Not sure if this a comment re: UBI, antiwork, or housing costs, but housing in particular is always a special kind of crazy because we've insisted on looking at it as a financial vehicle instead of you know, a place to live and work from. Prefab things that could cut costs are illegal most places. In Florida they build labor-intensive houses out of match-sticks even though the next hurricane is always coming, because that's what's easy to permit, that's what people historically wanted to insure, and it keeps construction rackets and developers in business. Further from the coasts, even in the more sparsely populated mountain/desert states, you can go to the edge of any larger town and look out at the "supply" of hundreds of miles of empty, and still get forced into paying half a million for a crappy place on half an acre. Supply and demand is certainly some kind of a factor, but like parents point about wealth-from-work vs wealth-from-asset-appreciation, it's a small factor and getting smaller. The market's already intensely manipulated.. it's just done in a way that makes problems worse instead of better.

Sir, you write so well! I read it twice and then I had to literally put the phone away and walk around, letting your thoughts bounce around in my little brain. Just felt I needed to thank you for taking the time. Thanks.
The only tweak I would make is to disregard financial assets as assets in this context.

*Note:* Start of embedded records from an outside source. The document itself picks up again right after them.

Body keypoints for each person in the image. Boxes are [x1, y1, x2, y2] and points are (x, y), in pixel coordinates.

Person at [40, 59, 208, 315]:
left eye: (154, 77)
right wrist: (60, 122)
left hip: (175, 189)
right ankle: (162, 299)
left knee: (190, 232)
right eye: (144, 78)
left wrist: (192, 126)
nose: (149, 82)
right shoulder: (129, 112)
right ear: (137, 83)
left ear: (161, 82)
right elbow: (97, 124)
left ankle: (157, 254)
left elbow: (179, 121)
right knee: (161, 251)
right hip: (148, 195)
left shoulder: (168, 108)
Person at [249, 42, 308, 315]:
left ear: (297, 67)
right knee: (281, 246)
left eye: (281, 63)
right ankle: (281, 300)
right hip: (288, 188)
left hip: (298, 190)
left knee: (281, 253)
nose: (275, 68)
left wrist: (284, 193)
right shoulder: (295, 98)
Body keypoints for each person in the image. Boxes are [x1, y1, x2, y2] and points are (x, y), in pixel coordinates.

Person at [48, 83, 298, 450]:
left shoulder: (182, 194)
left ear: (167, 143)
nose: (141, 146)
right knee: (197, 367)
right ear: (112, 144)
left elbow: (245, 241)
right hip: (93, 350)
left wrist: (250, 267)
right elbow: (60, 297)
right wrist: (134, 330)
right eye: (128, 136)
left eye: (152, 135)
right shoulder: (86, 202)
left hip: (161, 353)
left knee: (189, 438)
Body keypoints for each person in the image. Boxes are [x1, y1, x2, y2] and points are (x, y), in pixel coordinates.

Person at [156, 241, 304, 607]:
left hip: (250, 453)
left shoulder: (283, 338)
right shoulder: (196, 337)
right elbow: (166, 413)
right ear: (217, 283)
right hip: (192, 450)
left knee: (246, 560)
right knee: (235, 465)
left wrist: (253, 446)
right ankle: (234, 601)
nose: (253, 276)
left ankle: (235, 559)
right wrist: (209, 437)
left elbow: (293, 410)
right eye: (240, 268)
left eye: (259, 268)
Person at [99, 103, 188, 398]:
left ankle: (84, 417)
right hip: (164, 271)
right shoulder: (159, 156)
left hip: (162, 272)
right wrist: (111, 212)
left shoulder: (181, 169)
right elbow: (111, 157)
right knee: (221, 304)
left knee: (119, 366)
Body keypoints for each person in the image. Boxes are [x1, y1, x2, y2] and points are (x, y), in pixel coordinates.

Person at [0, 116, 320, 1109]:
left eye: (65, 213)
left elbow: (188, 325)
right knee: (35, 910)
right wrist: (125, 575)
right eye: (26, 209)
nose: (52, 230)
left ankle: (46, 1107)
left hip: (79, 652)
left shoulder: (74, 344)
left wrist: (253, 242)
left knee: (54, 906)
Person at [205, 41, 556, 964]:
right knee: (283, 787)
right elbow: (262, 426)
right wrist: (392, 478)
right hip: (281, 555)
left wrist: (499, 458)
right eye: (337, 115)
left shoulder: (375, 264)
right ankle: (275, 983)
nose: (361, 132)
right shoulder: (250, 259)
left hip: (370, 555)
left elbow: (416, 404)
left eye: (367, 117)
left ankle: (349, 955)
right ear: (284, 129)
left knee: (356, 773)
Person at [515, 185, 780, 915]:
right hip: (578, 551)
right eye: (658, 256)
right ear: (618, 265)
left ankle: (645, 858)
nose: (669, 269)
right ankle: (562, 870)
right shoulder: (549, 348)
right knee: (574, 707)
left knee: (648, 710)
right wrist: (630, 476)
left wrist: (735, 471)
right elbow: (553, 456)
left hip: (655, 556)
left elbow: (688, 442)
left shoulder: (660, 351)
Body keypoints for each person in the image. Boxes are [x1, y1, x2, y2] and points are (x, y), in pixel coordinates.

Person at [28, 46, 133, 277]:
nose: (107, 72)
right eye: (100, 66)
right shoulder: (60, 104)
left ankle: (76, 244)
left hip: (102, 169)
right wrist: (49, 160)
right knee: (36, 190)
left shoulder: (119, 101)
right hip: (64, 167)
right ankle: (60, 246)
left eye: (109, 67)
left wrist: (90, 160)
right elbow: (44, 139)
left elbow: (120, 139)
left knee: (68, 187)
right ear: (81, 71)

Holding money isn't really that different than holding IOUs for a share of stock that you'll never actually own.

If a person is really does view money as smoke and mirrors, and is concerned that it can be printed whenever it's needed, tangible assets like land or tools at least useful if you no longer see value on money.

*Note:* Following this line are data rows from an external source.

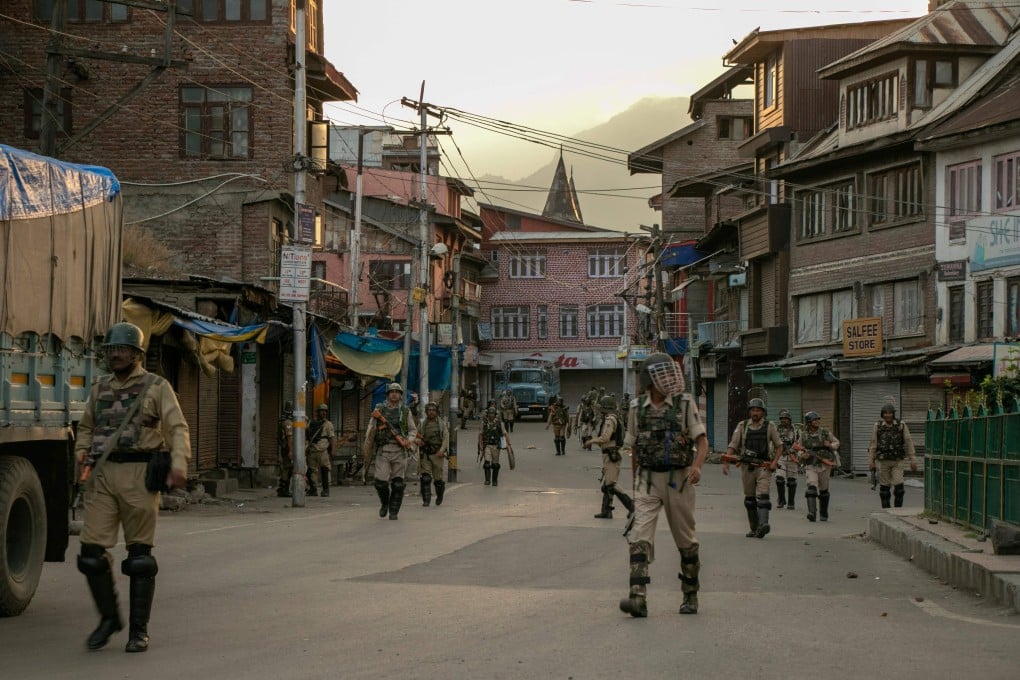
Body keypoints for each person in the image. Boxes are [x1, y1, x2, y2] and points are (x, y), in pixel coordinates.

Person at [74, 322, 191, 653]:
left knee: (139, 557)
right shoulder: (99, 388)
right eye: (111, 350)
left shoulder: (156, 387)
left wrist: (179, 465)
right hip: (102, 474)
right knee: (90, 555)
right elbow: (86, 427)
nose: (116, 355)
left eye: (122, 350)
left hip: (139, 474)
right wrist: (81, 455)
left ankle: (139, 631)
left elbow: (177, 428)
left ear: (138, 354)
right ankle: (109, 618)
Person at [619, 352, 708, 618]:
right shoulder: (636, 408)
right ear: (650, 380)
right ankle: (638, 598)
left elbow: (701, 441)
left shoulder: (683, 404)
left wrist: (697, 467)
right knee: (638, 539)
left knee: (685, 540)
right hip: (647, 480)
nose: (669, 380)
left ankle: (690, 594)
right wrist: (636, 487)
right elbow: (634, 448)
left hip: (677, 480)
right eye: (663, 375)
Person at [722, 398, 783, 538]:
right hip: (747, 467)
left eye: (758, 410)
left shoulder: (770, 426)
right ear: (749, 412)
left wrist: (774, 462)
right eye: (753, 410)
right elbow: (733, 445)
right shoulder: (742, 426)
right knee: (749, 499)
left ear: (763, 412)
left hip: (764, 466)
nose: (755, 413)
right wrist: (726, 462)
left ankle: (763, 524)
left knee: (763, 496)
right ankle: (754, 528)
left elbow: (779, 445)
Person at [364, 383, 417, 519]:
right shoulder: (379, 409)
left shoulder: (405, 411)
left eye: (397, 392)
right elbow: (371, 429)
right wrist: (368, 445)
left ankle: (394, 511)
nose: (394, 394)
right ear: (387, 395)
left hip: (400, 450)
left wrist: (409, 441)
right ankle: (385, 503)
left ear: (400, 395)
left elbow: (412, 430)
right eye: (391, 392)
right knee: (380, 481)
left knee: (398, 484)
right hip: (384, 450)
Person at [590, 394, 634, 520]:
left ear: (605, 407)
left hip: (611, 454)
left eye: (601, 406)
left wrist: (591, 441)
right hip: (609, 454)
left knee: (611, 484)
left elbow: (605, 438)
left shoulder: (610, 419)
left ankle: (631, 506)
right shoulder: (613, 417)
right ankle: (606, 511)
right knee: (607, 485)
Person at [867, 403, 918, 508]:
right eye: (885, 413)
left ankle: (897, 512)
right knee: (884, 490)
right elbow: (873, 444)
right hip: (882, 461)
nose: (888, 415)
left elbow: (909, 441)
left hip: (897, 461)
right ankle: (886, 512)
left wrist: (913, 460)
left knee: (899, 488)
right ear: (882, 414)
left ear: (893, 414)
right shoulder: (878, 426)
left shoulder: (901, 425)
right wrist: (871, 461)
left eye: (890, 413)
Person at [796, 411, 840, 522]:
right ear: (809, 422)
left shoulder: (825, 432)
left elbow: (837, 443)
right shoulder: (804, 435)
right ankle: (812, 512)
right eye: (814, 420)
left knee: (824, 489)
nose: (817, 421)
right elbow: (798, 448)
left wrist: (830, 445)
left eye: (817, 419)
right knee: (811, 486)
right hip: (811, 464)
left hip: (824, 464)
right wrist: (802, 454)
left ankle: (823, 513)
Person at [417, 402, 449, 507]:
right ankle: (426, 500)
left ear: (436, 411)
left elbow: (445, 438)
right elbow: (416, 434)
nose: (431, 412)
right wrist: (418, 441)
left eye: (433, 410)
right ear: (426, 412)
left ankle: (440, 495)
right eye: (429, 410)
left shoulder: (441, 424)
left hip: (437, 454)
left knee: (438, 479)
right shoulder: (422, 424)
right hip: (425, 454)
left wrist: (442, 450)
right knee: (425, 478)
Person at [306, 404, 336, 497]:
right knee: (311, 471)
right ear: (317, 412)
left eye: (325, 411)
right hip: (312, 450)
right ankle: (313, 489)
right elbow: (306, 436)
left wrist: (333, 450)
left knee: (325, 470)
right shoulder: (310, 423)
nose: (323, 413)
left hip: (323, 450)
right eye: (322, 411)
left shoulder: (328, 424)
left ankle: (325, 490)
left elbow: (332, 438)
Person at [775, 409, 800, 510]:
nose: (783, 420)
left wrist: (793, 450)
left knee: (791, 481)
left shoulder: (796, 430)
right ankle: (781, 500)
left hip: (792, 456)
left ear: (789, 419)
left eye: (785, 418)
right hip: (780, 456)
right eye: (782, 418)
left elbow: (799, 442)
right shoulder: (776, 429)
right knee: (779, 479)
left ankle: (791, 502)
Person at [478, 406, 510, 486]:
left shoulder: (499, 423)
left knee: (495, 465)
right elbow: (480, 434)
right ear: (487, 414)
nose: (491, 415)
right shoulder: (484, 423)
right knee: (487, 464)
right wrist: (480, 445)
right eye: (489, 413)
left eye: (492, 413)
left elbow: (505, 433)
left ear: (495, 414)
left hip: (496, 446)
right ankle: (487, 480)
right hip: (487, 445)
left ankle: (495, 480)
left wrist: (508, 444)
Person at [276, 401, 295, 497]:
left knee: (289, 468)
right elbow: (289, 437)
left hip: (286, 448)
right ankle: (283, 489)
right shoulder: (288, 423)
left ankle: (284, 489)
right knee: (287, 468)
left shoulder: (285, 422)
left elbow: (301, 427)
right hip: (287, 448)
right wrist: (291, 451)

That said, I'm not advocating for that view necessarily and very much agree with your take here. People do seem to be losing faith in money, at least a bit, and that can be very dangerous if the faith continues to erode.

Does anybody have advice for finding appropriate assets to purchase for individuals of very low net worth? Suitable here means:

- affordable to begin with (max 3-4 figures)

- not mass produced (so they’re not already hyper-efficiently distributed to market)

- demand for them will continue to exist (so you can be assured to liquidate them when necessary)

- their value is likely to appreciate (at the very least in line with inflation).

The only example I could come up with is hand-crafted (unique) collectibles, like figurines and such.